10/2/20 – Footnote on Alaska

I made it to the airport on my bike with the battery status meter blinking, the same indication as “reserve” on your gas gauge. I rented a mini-van, took the bike back to the Sockeye Inn and crated it up for the return flight home. I was very pleased to ride a little over 100 miles in Alaska by stretching the battery capacity as described previously. I have always taught my students and customers that the human factor of how we use the solar energy we have available is just as important as any other consideration.

A good example came from Charles Trenin, one of my early solar water heating customers, who during winter used hot water sparingly, taking shorter showers and only doing wash on sunny days. Another client in his passive solar home was sure to arrange furniture so as not to obstruct the concrete solar mass floor, making sure the sun was allowed to fully charge the floor with thermal energy. PV customers find ways of conserving to reduce load, and by so doing find themselves growing from 50% to 60 and 70% of their electrical usage from sunshine. Many Mr. Sun customers have achieved 100% for their home and their electric car.

So, let it be said I practice what I preach. I reduced my speed from 25 mph to 15. This by itself uses less energy than maintaining a higher constant speed. I found that I could maintain 15 mph on my own and by using the battery power in short pulses I could do 40 miles or more in a given day without being physically exhausted.
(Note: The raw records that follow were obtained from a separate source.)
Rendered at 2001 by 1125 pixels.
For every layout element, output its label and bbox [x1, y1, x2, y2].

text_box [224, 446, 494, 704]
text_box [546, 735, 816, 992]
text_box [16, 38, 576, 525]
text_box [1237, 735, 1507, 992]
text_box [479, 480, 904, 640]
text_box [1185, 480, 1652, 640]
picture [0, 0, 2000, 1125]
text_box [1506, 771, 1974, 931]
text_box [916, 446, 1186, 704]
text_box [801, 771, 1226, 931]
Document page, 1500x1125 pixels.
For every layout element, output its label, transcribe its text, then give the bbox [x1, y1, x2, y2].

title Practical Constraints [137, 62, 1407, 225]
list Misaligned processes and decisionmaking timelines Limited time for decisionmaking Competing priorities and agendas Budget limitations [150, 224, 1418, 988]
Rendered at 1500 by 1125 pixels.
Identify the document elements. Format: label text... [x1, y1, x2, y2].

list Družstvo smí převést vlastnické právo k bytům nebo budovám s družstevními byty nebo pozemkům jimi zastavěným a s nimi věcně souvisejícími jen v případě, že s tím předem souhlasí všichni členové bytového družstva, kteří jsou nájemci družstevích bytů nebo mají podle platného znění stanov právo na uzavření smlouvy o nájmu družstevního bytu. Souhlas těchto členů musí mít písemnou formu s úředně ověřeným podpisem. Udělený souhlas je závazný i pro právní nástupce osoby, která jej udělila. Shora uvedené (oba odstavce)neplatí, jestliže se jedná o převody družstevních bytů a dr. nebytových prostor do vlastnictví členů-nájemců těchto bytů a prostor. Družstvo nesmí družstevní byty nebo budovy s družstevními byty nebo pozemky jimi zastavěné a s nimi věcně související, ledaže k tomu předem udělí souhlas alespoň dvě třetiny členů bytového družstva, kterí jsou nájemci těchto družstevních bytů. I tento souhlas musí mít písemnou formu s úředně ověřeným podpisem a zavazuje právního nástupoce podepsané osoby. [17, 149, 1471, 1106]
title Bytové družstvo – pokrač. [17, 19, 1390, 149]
In the end, I was able to take a single battery, pre-charged by solar energy, with a capacity of taking me 32 miles if I sat passively on the bike without peddling, and stretched it to 102 miles by strategically using the battery in synergy with a little effort from my legs.

John Patterson speaking at a solar conference in Italy

The purpose of Sunride is a call to America and the world to look to the sun to solve our energy problems. Rather than being held up by issues of cost, or storage, or overcast skies, find ways to make it work because certainly we can. At an international conference I attended years ago in Italy, after I spoke the moderator said, “That’s what we like about the Americans: that ‘can do’ spirit.”